Instead, Bitcoin, Ethereum, and major altcoins plunged within hours of the announcement.
Hawkish messaging from Fed Chair Jerome Powell overshadowed the rate cut and fueled risk-off sentiment.
The Federal Reserve delivered a widely expected 25-basis-point (bps) rate cut on Tuesday, lowering the federal funds target to 3.50%–3.75%.
It was the central bank’s third cut of 2025 and the sixth since late 2024, another step in what many hoped would become a sustained easing cycle.
But if the crypto market was waiting for relief, it didn’t show it. Within hours of the announcement, Bitcoin and Ethereum erased their three-day rebound, triggering a sharp sell-off that caught many traders off guard.

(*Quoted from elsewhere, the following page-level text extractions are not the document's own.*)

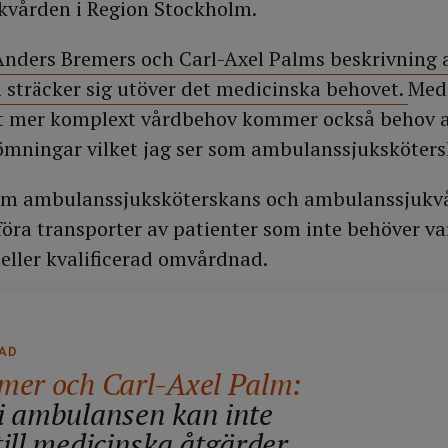
vården i Region Stockholm.
Anders Bremers och Carl-Axel Palms beskrivning 
 sträcker sig utöver det medicinska behovet.
Med
tt mer komplext vårdbehov kommer också behov 
dömningar vilket jag ser som ambulanssjuksköter
 som ambulanssjuksköterskans och ambulanssjukv
föra transporter av patienter som inte behöver va
eller kvalificerad omvårdnad.
AD
mer och Carl-Axel Palm:
i ambulansen kan inte
ill medicinska åtgärder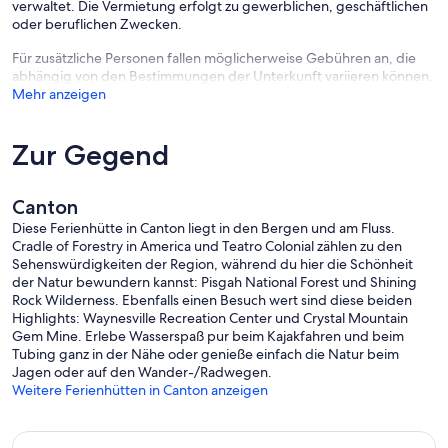
verwaltet. Die Vermietung erfolgt zu gewerblichen, geschäftlichen
oder beruflichen Zwecken.
Für zusätzliche Personen fallen möglicherweise Gebühren an, die
abhängig von den Bestimmungen der Unterkunft variieren können.
Mehr anzeigen
Zur Gegend
Canton
Diese Ferienhütte in Canton liegt in den Bergen und am Fluss.
Cradle of Forestry in America und Teatro Colonial zählen zu den
Sehenswürdigkeiten der Region, während du hier die Schönheit
der Natur bewundern kannst: Pisgah National Forest und Shining
Rock Wilderness. Ebenfalls einen Besuch wert sind diese beiden
Highlights: Waynesville Recreation Center und Crystal Mountain
Gem Mine. Erlebe Wasserspaß pur beim Kajakfahren und beim
Tubing ganz in der Nähe oder genieße einfach die Natur beim
Jagen oder auf den Wander-/Radwegen.
Weitere Ferienhütten in Canton anzeigen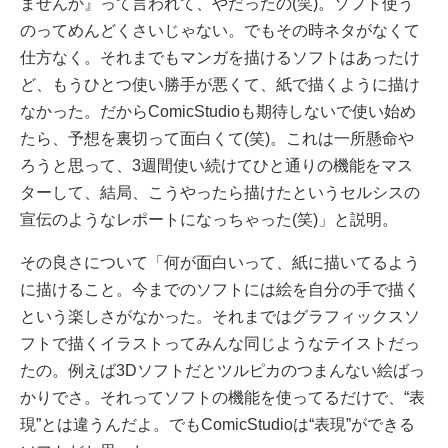
ませんか』って言われて、やだったの(笑)。ソフト使う
のってめんどくさいじゃない。でもその時ネタがなくて
仕方なく。それまでもマンガを描けるソフトはあったけ
ど、もうひとつ使い勝手が悪くて、紙で描くように描け
なかった。だからComicStudioも期待しないで使い始め
たら、予想を裏切って面白くて(笑)。これは一所懸命や
ろうと思って、3週間使い続けてひと通りの機能をマス
ターして、結局、こうやったら描けたというセルシスの
宣伝のようなレポートになっちゃった(笑)」と説明。
その良さについて「何が面白いって、紙に描いてるよう
に描けること。今までのソフトには絵を自分の手で描く
という楽しさがなかった。それまではグラフィックスソ
フトで描くイラストってみんな同じようなテイストだっ
たの。例えば3Dソフトだとツルピカのつまんない絵ばっ
かりでさ。それってソフトの機能を使ってるだけで、“表
現”とは違うんだよ。でもComicStudioは“表現”ができる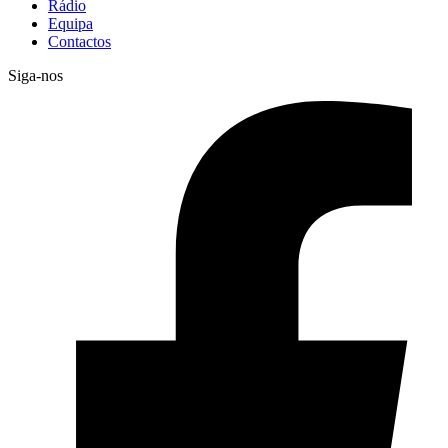
Rádio
Equipa
Contactos
Siga-nos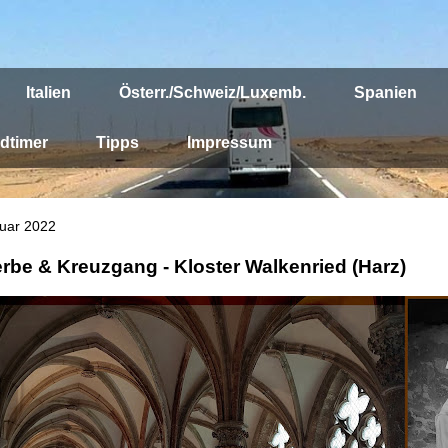
Italien
Österr./Schweiz/Luxemb.
Spanien
dtimer
Tipps
Impressum
nuar 2022
rbe & Kreuzgang - Kloster Walkenried (Harz)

Instead of acting as a catalyst, the rate cut became the spark for another downturn.
Lower interest rates typically mean cheaper borrowing, increased liquidity, and a greater appetite for speculative assets.
In past cycles, crypto has responded quickly, often violently, to Fed easing.
But 2025 has broken that pattern.
Each of this year’s cuts has been met with a muted or outright negative response from digital assets. Tuesday was no exception.
Bitcoin briefly pushed above $94,000 going into the announcement, only to reverse sharply and fall below $90,000 in the hours that followed.
Ethereum slid more than 4% to under $3,200. Altcoins followed with 2%-5% pullbacks.
By the end of the day, more than $1 billion in leveraged crypto positions had been liquidated, echoing the fast, mechanical sell-offs that have punctuated this quarter’s volatility.
The downturn wiped out much of the sector’s early-December rebound.
Bitcoin ended the 24-hour window down 2.6%, extending its month-long decline to more than 15%.
The problem wasn’t the cut—it was everything around it.
In his press conference, Fed Chair Jerome Powell leaned heavily on caution.
Inflation risks “remained,” and the central bank signaled only one more cut in 2026. Analysts who had been quietly hoping for a 50 bps move, or at least a dovish surprise, got neither.
That mismatch between expectations and reality is what hit crypto hardest.
Markets had already factored in a 25 bps cut. What they wanted was confidence. What they got was restraint.
Options flow reflected the mood shift quickly: traders lifted the probability of BTC ending the year below $80,000 to roughly 15%, a noticeable jump from earlier in the week.
As traders rushed to unwind risky positions, domino-style liquidations accelerated the slide.
By nightfall, the crypto market had absorbed its largest single-day liquidation event since October’s tariff-driven crash.